Action item
Exactly reproduce the lines from the one holding "KIT-27, owner: Alice Rice -> Nancy Fraser" through the final line of the listing below, with both ends included and nothing else.

· · ·

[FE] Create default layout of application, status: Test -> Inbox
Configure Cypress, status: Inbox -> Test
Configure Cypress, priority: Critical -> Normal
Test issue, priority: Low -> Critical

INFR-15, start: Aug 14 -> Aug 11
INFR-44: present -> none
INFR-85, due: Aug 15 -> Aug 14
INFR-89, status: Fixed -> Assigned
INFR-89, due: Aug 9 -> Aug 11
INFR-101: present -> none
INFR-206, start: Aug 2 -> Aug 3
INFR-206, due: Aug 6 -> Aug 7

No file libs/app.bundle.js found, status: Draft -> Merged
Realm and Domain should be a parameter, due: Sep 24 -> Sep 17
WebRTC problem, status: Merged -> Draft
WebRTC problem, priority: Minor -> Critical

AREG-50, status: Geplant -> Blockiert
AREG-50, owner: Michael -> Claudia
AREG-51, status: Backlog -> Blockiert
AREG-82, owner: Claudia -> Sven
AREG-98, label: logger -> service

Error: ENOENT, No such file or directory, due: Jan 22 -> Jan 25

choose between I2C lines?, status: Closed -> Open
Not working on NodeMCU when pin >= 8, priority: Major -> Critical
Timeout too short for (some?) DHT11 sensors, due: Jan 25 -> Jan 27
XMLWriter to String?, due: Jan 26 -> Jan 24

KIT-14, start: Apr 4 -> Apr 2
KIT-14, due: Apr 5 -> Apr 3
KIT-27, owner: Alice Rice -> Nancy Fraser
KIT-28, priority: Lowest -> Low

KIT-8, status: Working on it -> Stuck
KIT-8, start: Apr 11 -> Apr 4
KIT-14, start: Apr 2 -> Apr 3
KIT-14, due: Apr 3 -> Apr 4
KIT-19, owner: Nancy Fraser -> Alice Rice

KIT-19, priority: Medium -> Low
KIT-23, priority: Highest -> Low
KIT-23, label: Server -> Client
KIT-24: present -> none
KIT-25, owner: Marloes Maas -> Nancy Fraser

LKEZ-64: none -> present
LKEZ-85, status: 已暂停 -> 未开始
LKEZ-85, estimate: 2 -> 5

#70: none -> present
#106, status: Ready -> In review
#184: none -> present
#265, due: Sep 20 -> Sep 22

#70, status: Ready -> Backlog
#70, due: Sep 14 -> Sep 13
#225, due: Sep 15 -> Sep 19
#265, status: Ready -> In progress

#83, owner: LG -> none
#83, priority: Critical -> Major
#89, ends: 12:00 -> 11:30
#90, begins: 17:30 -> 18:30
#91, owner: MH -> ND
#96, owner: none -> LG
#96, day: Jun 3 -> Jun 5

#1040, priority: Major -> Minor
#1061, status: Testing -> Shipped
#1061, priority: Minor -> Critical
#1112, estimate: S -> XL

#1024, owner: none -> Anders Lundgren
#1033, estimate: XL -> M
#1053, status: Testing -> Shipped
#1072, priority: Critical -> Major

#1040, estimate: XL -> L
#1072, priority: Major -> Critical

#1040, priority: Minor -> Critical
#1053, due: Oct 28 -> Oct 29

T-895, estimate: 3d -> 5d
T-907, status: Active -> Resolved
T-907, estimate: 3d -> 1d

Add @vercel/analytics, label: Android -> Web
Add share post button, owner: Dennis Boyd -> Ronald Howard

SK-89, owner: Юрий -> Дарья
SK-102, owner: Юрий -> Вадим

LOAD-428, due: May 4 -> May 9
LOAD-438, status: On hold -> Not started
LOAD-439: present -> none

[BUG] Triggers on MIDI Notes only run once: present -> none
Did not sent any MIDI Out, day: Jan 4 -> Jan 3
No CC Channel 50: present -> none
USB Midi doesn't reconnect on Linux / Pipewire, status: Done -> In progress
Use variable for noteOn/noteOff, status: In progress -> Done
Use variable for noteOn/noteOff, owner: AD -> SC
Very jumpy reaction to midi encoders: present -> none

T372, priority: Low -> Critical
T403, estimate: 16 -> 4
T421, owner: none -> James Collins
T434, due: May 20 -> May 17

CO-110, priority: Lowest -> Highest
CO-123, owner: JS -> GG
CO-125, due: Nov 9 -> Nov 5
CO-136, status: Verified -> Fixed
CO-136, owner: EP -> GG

· · ·

Answer for this exercise
KIT-27, owner: Alice Rice -> Nancy Fraser
KIT-28, priority: Lowest -> Low

KIT-8, status: Working on it -> Stuck
KIT-8, start: Apr 11 -> Apr 4
KIT-14, start: Apr 2 -> Apr 3
KIT-14, due: Apr 3 -> Apr 4
KIT-19, owner: Nancy Fraser -> Alice Rice

KIT-19, priority: Medium -> Low
KIT-23, priority: Highest -> Low
KIT-23, label: Server -> Client
KIT-24: present -> none
KIT-25, owner: Marloes Maas -> Nancy Fraser

LKEZ-64: none -> present
LKEZ-85, status: 已暂停 -> 未开始
LKEZ-85, estimate: 2 -> 5

#70: none -> present
#106, status: Ready -> In review
#184: none -> present
#265, due: Sep 20 -> Sep 22

#70, status: Ready -> Backlog
#70, due: Sep 14 -> Sep 13
#225, due: Sep 15 -> Sep 19
#265, status: Ready -> In progress

#83, owner: LG -> none
#83, priority: Critical -> Major
#89, ends: 12:00 -> 11:30
#90, begins: 17:30 -> 18:30
#91, owner: MH -> ND
#96, owner: none -> LG
#96, day: Jun 3 -> Jun 5

#1040, priority: Major -> Minor
#1061, status: Testing -> Shipped
#1061, priority: Minor -> Critical
#1112, estimate: S -> XL

#1024, owner: none -> Anders Lundgren
#1033, estimate: XL -> M
#1053, status: Testing -> Shipped
#1072, priority: Critical -> Major

#1040, estimate: XL -> L
#1072, priority: Major -> Critical

#1040, priority: Minor -> Critical
#1053, due: Oct 28 -> Oct 29

T-895, estimate: 3d -> 5d
T-907, status: Active -> Resolved
T-907, estimate: 3d -> 1d

Add @vercel/analytics, label: Android -> Web
Add share post button, owner: Dennis Boyd -> Ronald Howard

SK-89, owner: Юрий -> Дарья
SK-102, owner: Юрий -> Вадим

LOAD-428, due: May 4 -> May 9
LOAD-438, status: On hold -> Not started
LOAD-439: present -> none

[BUG] Triggers on MIDI Notes only run once: present -> none
Did not sent any MIDI Out, day: Jan 4 -> Jan 3
No CC Channel 50: present -> none
USB Midi doesn't reconnect on Linux / Pipewire, status: Done -> In progress
Use variable for noteOn/noteOff, status: In progress -> Done
Use variable for noteOn/noteOff, owner: AD -> SC
Very jumpy reaction to midi encoders: present -> none

T372, priority: Low -> Critical
T403, estimate: 16 -> 4
T421, owner: none -> James Collins
T434, due: May 20 -> May 17

CO-110, priority: Lowest -> Highest
CO-123, owner: JS -> GG
CO-125, due: Nov 9 -> Nov 5
CO-136, status: Verified -> Fixed
CO-136, owner: EP -> GG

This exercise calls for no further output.